However reading some of the comments on the other thread makes sense to me as well, A fully LPG powered vehicle.Leisure and engine. One could have 2 tanks, one either side say, to give a total 100 litres of LPG. With change over for emergencies.
This of course could only be with a petrol engined van.

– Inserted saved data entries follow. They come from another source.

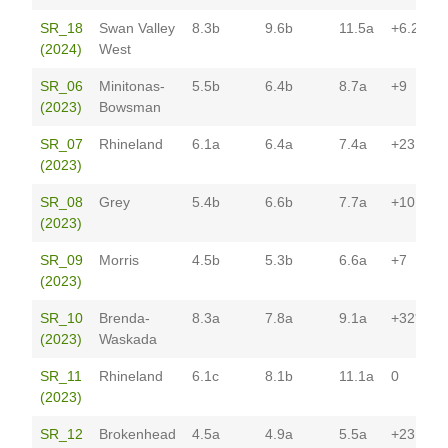
SR_18
Swan Valley
8.3b
9.6b
11.5a
+6.2
(2024)
West
SR_06
Minitonas-
5.5b
6.4b
8.7a
+9
(2023)
Bowsman
SR_07
Rhineland
6.1a
6.4a
7.4a
+23
(2023)
SR_08
Grey
5.4b
6.6b
7.7a
+10
(2023)
SR_09
Morris
4.5b
5.3b
6.6a
+7
(2023)
SR_10
Brenda-
8.3a
7.8a
9.1a
+32*
(2023)
Waskada
SR_11
Rhineland
6.1c
8.1b
11.1a
0
(2023)
SR_12
Brokenhead
4.5a
4.9a
5.5a
+23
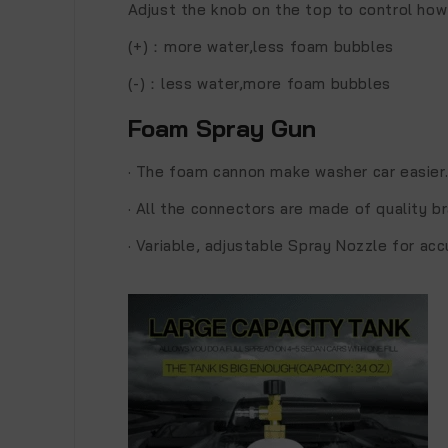
Adjust the knob on the top to control how
(+)：more water,less foam bubbles
(-)：less water,more foam bubbles
Foam Spray Gun
·
The foam cannon make washer car easier
·
All the connectors are made of quality br
·
Variable, adjustable Spray Nozzle for ac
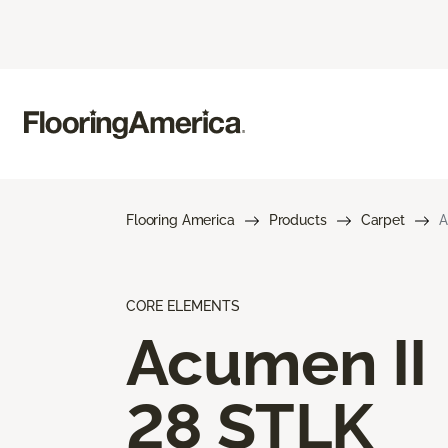
Flooring America
Products
Carpet
A
CORE ELEMENTS
Acumen II
28 STLK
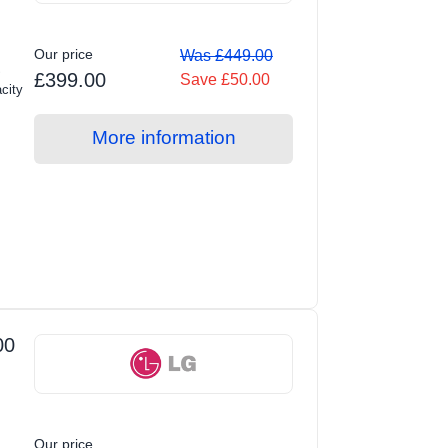
Our price
Was £449.00
S
£399.00
Save £50.00
city
More information
00
Our price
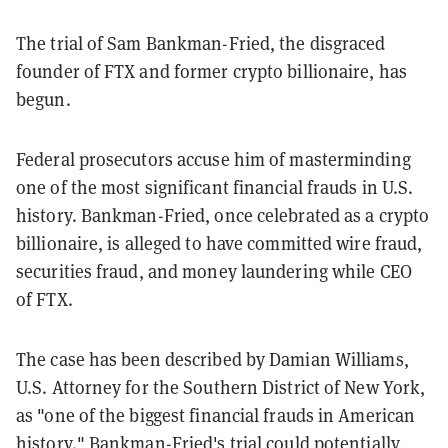
The trial of Sam Bankman-Fried, the disgraced
founder of FTX and former crypto billionaire, has
begun.
Federal prosecutors accuse him of masterminding
one of the most significant financial frauds in U.S.
history. Bankman-Fried, once celebrated as a crypto
billionaire, is alleged to have committed wire fraud,
securities fraud, and money laundering while CEO
of FTX.
The case has been described by Damian Williams,
U.S. Attorney for the Southern District of New York,
as "one of the biggest financial frauds in American
history." Bankman-Fried's trial could potentially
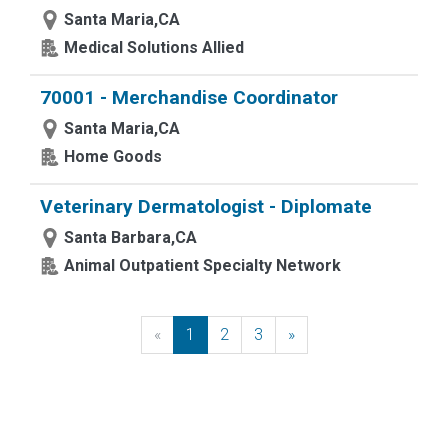
Santa Maria,CA
Medical Solutions Allied
70001 - Merchandise Coordinator
Santa Maria,CA
Home Goods
Veterinary Dermatologist - Diplomate
Santa Barbara,CA
Animal Outpatient Specialty Network
«
Previous
1
2
3
»
Next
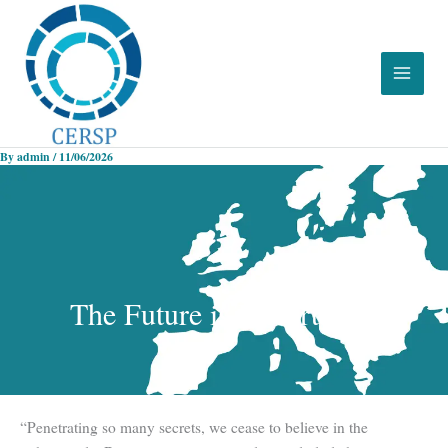
Skip
to
content
By
admin
/
11/06/2026
The Future is Uncertainty
“Penetrating so many secrets, we cease to believe in the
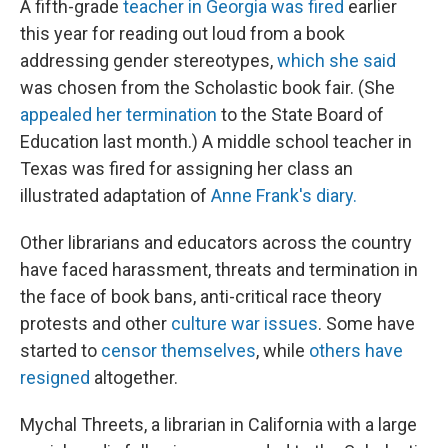
A fifth-grade
teacher in Georgia was fired
earlier
this year for reading out loud from a book
addressing gender stereotypes,
which she said
was chosen from the Scholastic book fair. (She
appealed her termination
to the State Board of
Education last month.) A middle school teacher in
Texas was fired for assigning her class an
illustrated adaptation of
Anne Frank's diary.
Other librarians and educators across the country
have faced harassment, threats and termination in
the face of book bans, anti-critical race theory
protests and other
culture war issues
. Some have
started to
censor themselves
, while
others have
resigned
altogether.
Mychal Threets, a librarian in California with a large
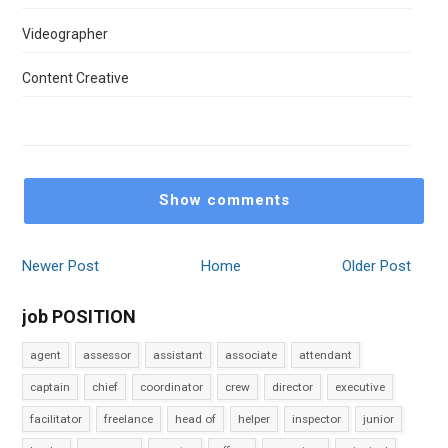
Videographer
Content Creative
Show comments
Newer Post
Home
Older Post
job POSITION
agent
assessor
assistant
associate
attendant
captain
chief
coordinator
crew
director
executive
facilitator
freelance
head of
helper
inspector
junior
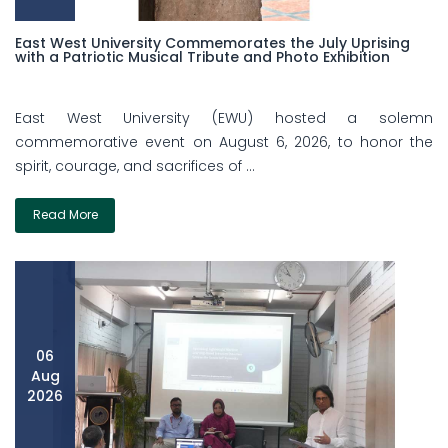
East West University Commemorates the July Uprising
with a Patriotic Musical Tribute and Photo Exhibition
East West University (EWU) hosted a solemn
commemorative event on August 6, 2026, to honor the
spirit, courage, and sacrifices of ...
Read More
06
Aug
2026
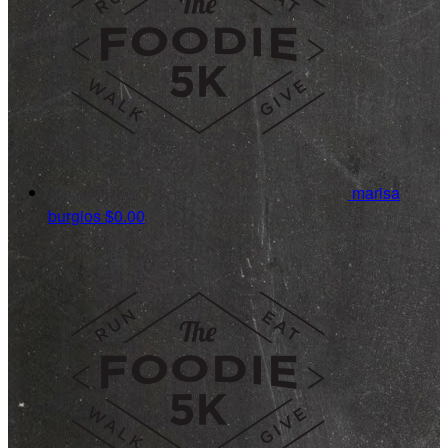
marisa
burgios
$0.00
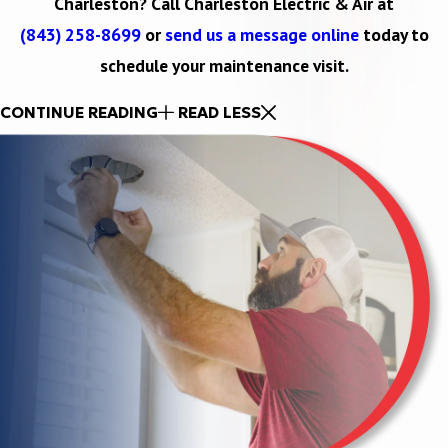
Charleston? Call Charleston Electric & Air at
(843) 258-8699
or
send us a message online
today to
schedule your maintenance visit.
CONTINUE READING
READ LESS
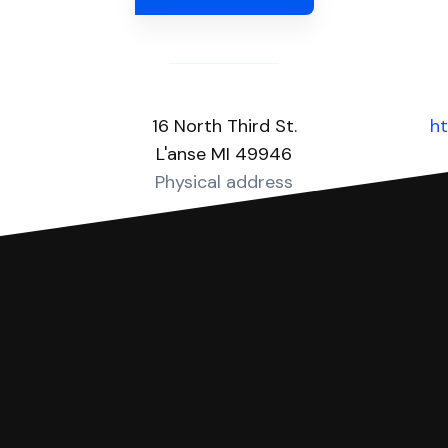
16 North Third St.
h
L'anse MI 49946
Physical address
you can respond with SoloSuit. You can use SoloSuit to
 file it for you.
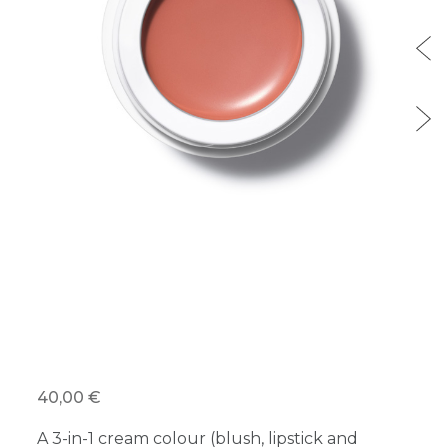
40,00 €
A 3-in-1 cream colour (blush, lipstick and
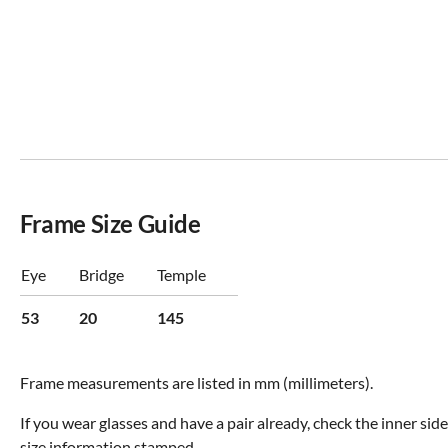
Frame Size Guide
Eye
Bridge
Temple
53
20
145
Frame measurements are listed in mm (millimeters).
If you wear glasses and have a pair already, check the inner sid
size information stamped.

Your thoughts and comments please.

cabby


----------



## Pudsey_Bear (Sep 25, 2008)

spykal said:


> Here is one I found ... a strange title but some interesting comments about a totally diesel powered van
> 
> http://forums.motorhomefacts.com/20-motorhome-chitchat/32951-grumpy-said-yes.html#post304471 << Click
> 
> The advanced search engine on here is really very good :wink2:


Yup, even I can find stuff sometimes.

Just saying >


----------



## cabby (May 14, 2005)

My goodness gracious me!!!!!!!!!!!!!!! Kev has found something that works on the new forum set up. Hurrah:surprise::surprise::surprise::surprise:>>>>>>

cabby

Anyway what about thoughts on a complete LPG Van kev.


----------



## Pudsey_Bear (Sep 25, 2008)

cabby said:


> My goodness gracious me!!!!!!!!!!!!!!! Kev has found something that works on the new forum set up. Hurrah:surprise::surprise::surprise::surprise:>>>>>>
> 
> cabby
> 
> Anyway what about thoughts on a complete LPG Van kev.


Couldn't do with the extra noise over the TV mate, also no mention of an oven and we must have one of those, but intriguing nevertheless.


----------